Yeme bozukluğunun temelinde çoğunlukla duygusal ihmal, duygusal istismar gibi çocukluk travmalarının bulunduğunu kaydeden Prof. Dr. Nevzat Tarhan, şunları söyledi:
"Ailenin, anne, babanın, yakınların patolojiyi düzeltmediği sürece kişi bazen tepkisel yani sırf intikam için yemek yiyor. Bazen hatalı davranışlar da yeme bozukluğuna yol açabiliyor. Mesela, annenin elinde tabak, çocuğun arkasında dolaşıyor. Burada bakıyoruz, çocukluğunda böyle büyümüş kişi. Anne iyi niyetle çocuğuna zorla, beslensin diye elinde tabakla arkasında dolaşmış. Yemek yememeyi iletişim biçimi haline getirmiş. Bizim kültürümüzde maalesef çok yaygın karşılaşılıyor. Burada şefkatin kötüye kullanımı var. Özellikle gelişmiş toplumlara baktığımız zaman böyle bir davranış görmüyoruz. Çocuk yemek yeme konusunda zorlanmıyor. Anne yemeği veriyor, yerse yer yemezse aç kalır. Fiziksel sağlığı yerinde olan biri önünde yemek varken yemezse hasta olmaz. Bizde anne çocuğu hasta olur diye korkuyor. Hâlbuki ki fiziksel sağlığı yerinde yemek isterse yer. Anne çocuğa yemek yedirmek için türlü yollar deniyor. Televizyon açılıyor. Diğer yakınları oyalamaya çalışıyor. Böyle bir ortam da çocuğun hoşuna gidiyor, çocuk uzatıp duruyor."
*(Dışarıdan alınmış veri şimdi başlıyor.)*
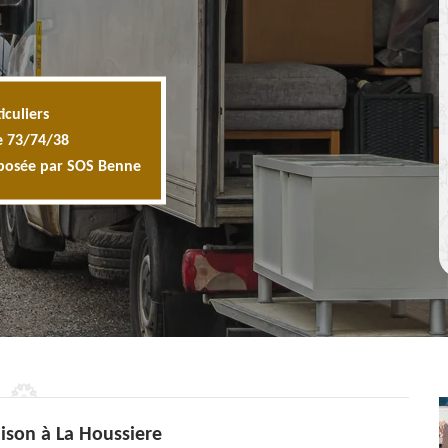
iculiers
e 73/74/38
oposée par SOS Benne
ison à La Houssiere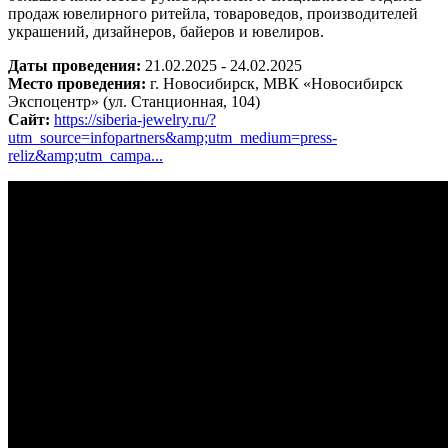
продаж ювелирного ритейла, товароведов, производителей
украшений, дизайнеров, байеров и ювелиров.
Даты проведения:
21.02.2025 - 24.02.2025
Место проведения:
г. Новосибирск, МВК «Новосибирск
Экспоцентр» (ул. Станционная, 104)
Сайт:
https://
siberia-jewelry.ru/?
utm_source=infopartners&amp;utm_medium=press-
reliz&amp;utm_campa...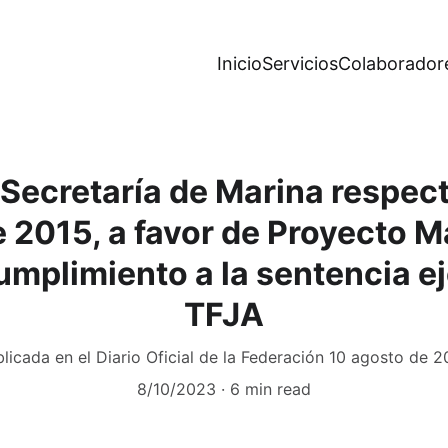
Inicio
Servicios
Colaborador
Secretaría de Marina respect
2015, a favor de Proyecto Ma
umplimiento a la sentencia ej
TFJA
licada en el Diario Oficial de la Federación 10 agosto de 
8/10/2023
6 min read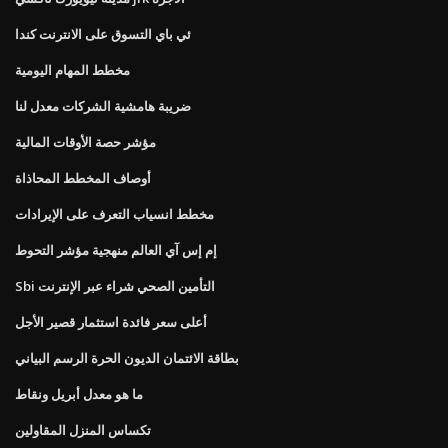
ئي باي التسوق على الانترنت كندا
مخطط المهام اليومية
ضريبة هامشية الشركات معدل لنا
مؤشر حصة الأوقات المالية
أوصاف المخطط المحاذاة
مخطط انسياب التعرف على الإيرادات
إم إس آي العالم منهجية مؤشر التحوط
Sbi التأمين الصحي شراء عبر الإنترنت
أعلى سعر فائدة استثمار قصير الأجل
بطاقة الائتمان الديون الحرة الرسم البياني
ما هو معدل أبريل ونقاط
تكساس المنزل المقاولين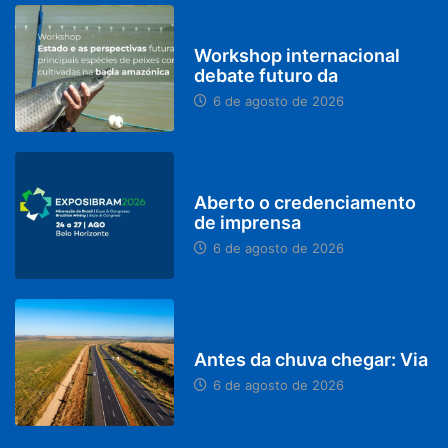
BRASIL
Workshop internacional
debate futuro da
6 de agosto de 2026
MINAS GERAIS
Aberto o credenciamento
de imprensa
6 de agosto de 2026
PARACATU E REGIÃO
Antes da chuva chegar: Via
6 de agosto de 2026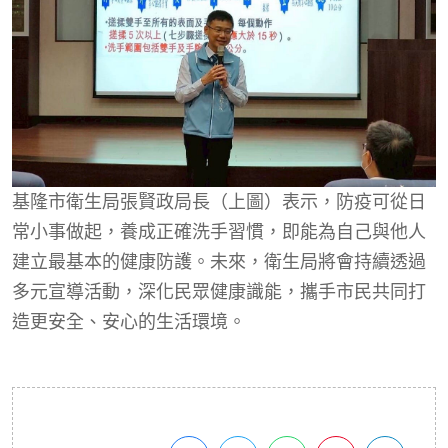
基隆市衛生局張賢政局長（上圖）表示，防疫可從日
常小事做起，養成正確洗手習慣，即能為自己與他人
建立最基本的健康防護。未來，衛生局將會持續透過
多元宣導活動，深化民眾健康識能，攜手市民共同打
造更安全、安心的生活環境。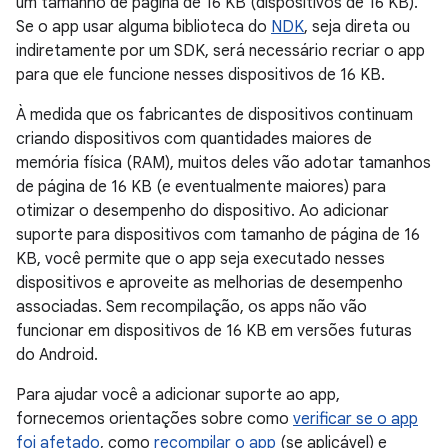
um tamanho de página de 16 KB (dispositivos de 16 KB).
Se o app usar alguma biblioteca do
NDK
, seja direta ou
indiretamente por um SDK, será necessário recriar o app
para que ele funcione nesses dispositivos de 16 KB.
À medida que os fabricantes de dispositivos continuam
criando dispositivos com quantidades maiores de
memória física (RAM), muitos deles vão adotar tamanhos
de página de 16 KB (e eventualmente maiores) para
otimizar o desempenho do dispositivo. Ao adicionar
suporte para dispositivos com tamanho de página de 16
KB, você permite que o app seja executado nesses
dispositivos e aproveite as melhorias de desempenho
associadas. Sem recompilação, os apps não vão
funcionar em dispositivos de 16 KB em versões futuras
do Android.
Para ajudar você a adicionar suporte ao app,
fornecemos orientações sobre como
verificar se o app
foi afetado
, como
recompilar o app
(se aplicável) e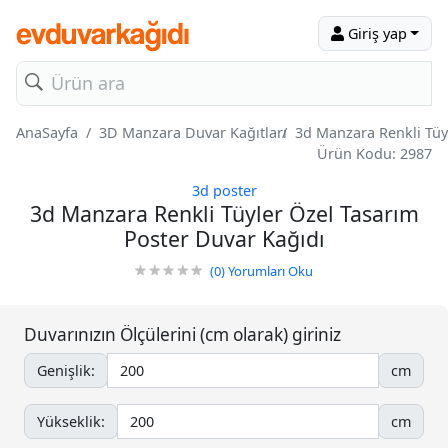
Giriş yap
AnaSayfa
3D Manzara Duvar Kağıtları
3d Manzara Renkli Tüy
Ürün Kodu: 2987
3d poster
3d Manzara Renkli Tüyler Özel Tasarım
Poster Duvar Kağıdı
(0)
Yorumları Oku
Duvarınızın Ölçülerini (cm olarak) giriniz
Genişlik:
cm
Yükseklik:
cm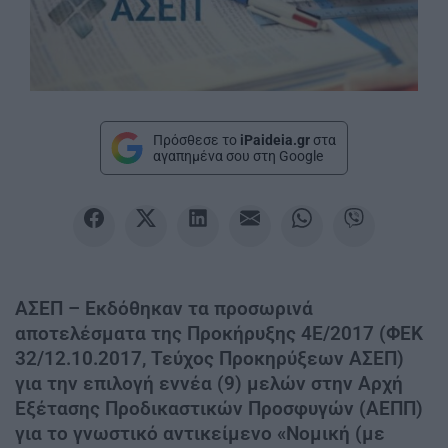
Πρόσθεσε το
iPaideia.gr
στα
αγαπημένα σου στη Google
ΑΣΕΠ – Εκδόθηκαν τα προσωρινά
αποτελέσματα της Προκήρυξης 4Ε/2017 (ΦΕΚ
32/12.10.2017, Τεύχος Προκηρύξεων ΑΣΕΠ)
για την επιλογή εννέα (9) μελών στην Αρχή
Εξέτασης Προδικαστικών Προσφυγών (ΑΕΠΠ)
για το γνωστικό αντικείμενο «Νομική (με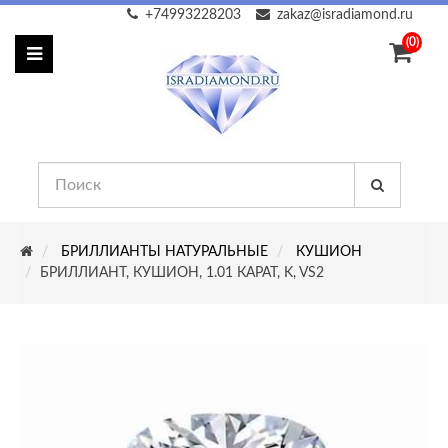
+74993228203
zakaz@isradiamond.ru
(0)
БРИЛЛИАНТЫ НАТУРАЛЬНЫЕ
КУШИОН
БРИЛЛИАНТ, КУШИОН, 1.01 КАРАТ, K, VS2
Yeme bozukluğunun kadınlarda fazla görülürken erkeklerin madde kullanımına yöneldiğini ifade eden Prof. Dr. Nevzat Tarhan, "Kadınlar yemek yeme konusunda daha yatkın olmalarına karşın, estetik algılamaları onlar için beyinde daha önemli, fiziksel görünümlerine daha çok önem veriyorlar. Biz onları yemek yeme bozukluğu açısından daha güçlü hale getiriyoruz. Yeme dürtüsünü kontrol edebilmek aslında kendi hayatını kontrol etmek, psikolojik kaynakları kontrol etmektir." dedi.